As guest curator of Live Ideas, Weschler has brought together an impressive and eclectic list of participants, showcasing works of art and sparking conversations that engage the prevalent themes in Sacks' works. "Bill T. Jones and I agreed early on that the first Live Ideas festival would focus on the intersection of ideas and the body: which is to say, the body-politic, mind-body, body-soul and so forth," explained Weschler. "For this first iteration, what better subject than the worlds of Oliver Sacks. Both a great neurologist and a profound humanist, he constantly evinces the embodiment, the incarnation and the triumph of the individual human spirit across a world of challenges-a subject we will be surveying across an array of lectures, panels, performances, films and more."
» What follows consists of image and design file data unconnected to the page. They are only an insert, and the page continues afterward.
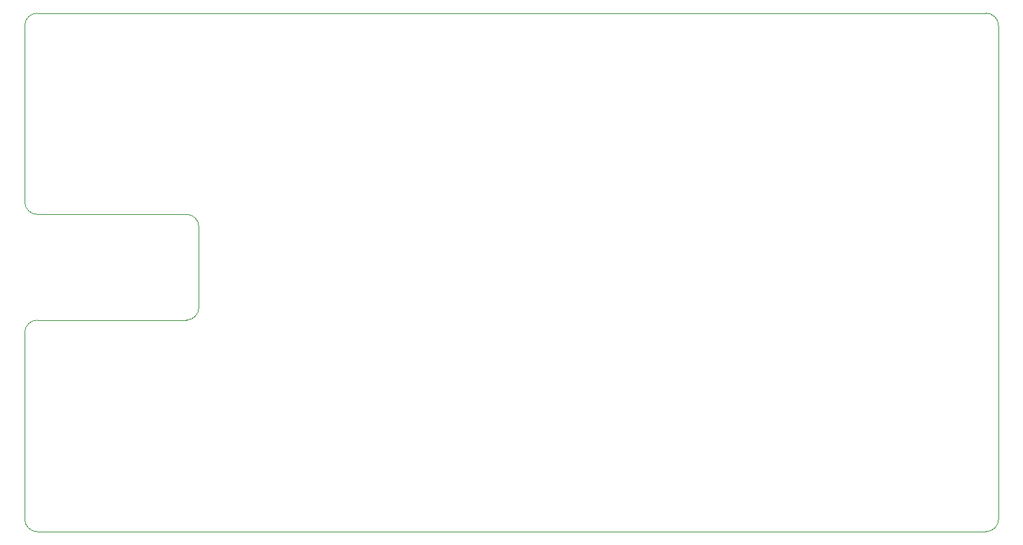
<source format=gbr>
%TF.GenerationSoftware,KiCad,Pcbnew,8.99.0-unknown-5d7e96841b~178~ubuntu22.04.1*%
%TF.CreationDate,2024-04-19T18:01:43+10:00*%
%TF.ProjectId,SkyMusicPad,536b794d-7573-4696-9350-61642e6b6963,rev?*%
%TF.SameCoordinates,Original*%
%TF.FileFunction,Profile,NP*%
%FSLAX46Y46*%
G04 Gerber Fmt 4.6, Leading zero omitted, Abs format (unit mm)*
G04 Created by KiCad (PCBNEW 8.99.0-unknown-5d7e96841b~178~ubuntu22.04.1) date 2024-04-19 18:01:43*
%MOMM*%
%LPD*%
G01*
G04 APERTURE LIST*
%TA.AperFunction,Profile*%
%ADD10C,0.100000*%
%TD*%
G04 APERTURE END LIST*
D10*
X20000000Y-68500000D02*
G75*
G02*
X21500000Y-67000000I1500000J0D01*
G01*
X41000000Y-65500000D02*
G75*
G02*
X39500000Y-67000000I-1500000J0D01*
G01*
X137500000Y-91000000D02*
G75*
G02*
X136000000Y-92500000I-1500000J0D01*
G01*
X20000000Y-31500000D02*
G75*
G02*
X21500000Y-30000000I1500000J0D01*
G01*
X41000000Y-65500000D02*
X41000000Y-55750000D01*
X136000000Y-30000000D02*
G75*
G02*
X137500000Y-31500000I0J-1500000D01*
G01*
X21500000Y-30000000D02*
X136000000Y-30000000D01*
X137500000Y-31500000D02*
X137500000Y-91000000D01*
X21500000Y-92500000D02*
G75*
G02*
X20000000Y-91000000I0J1500000D01*
G01*
X21500000Y-54250000D02*
G75*
G02*
X20000000Y-52750000I0J1500000D01*
G01*
X39500000Y-54250000D02*
G75*
G02*
X41000000Y-55750000I0J-1500000D01*
G01*
X39500000Y-54250000D02*
X21500000Y-54250000D01*
X20000000Y-52750000D02*
X20000000Y-31500000D01*
X20000000Y-91000000D02*
X20000000Y-68500000D01*
X21500000Y-67000000D02*
X39500000Y-67000000D01*
X136000000Y-92500000D02*
X21500000Y-92500000D01*
M02*

</source>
Participants include philosopher Alva Noë, directors Karen Kohlhass and Kim Weild, neuroscientists Joseph LeDoux, Aniruddh D. Patel and V.S. Ramachandran, Nobel Laureate Roald Hoffman, astronaut Marsha Ivins, marathon cold-water swimmer Lynne Cox, writer Wendy Lesser, Radiolab's Robert Krulwich and many more. Featured works include a newly commissioned short film by award-winning filmmaker Bill Morrison, created by repurposing original archival footage of Dr. Sacks working with patients; fully-staged productions of Nobel Laureate Harold Pinter's play, A Kind of Alaska, based on Sacks' book Awakenings and performed both in American Sign Language and spoken word; a new dance-theater work by acclaimed choreographer Donna Uchizono that draws upon the themes of perception central to Sacks' work; and a performance of a ballet score, also based on Awakenings, by renowned composer Tobias Picker with the Orchestra of St. Luke's.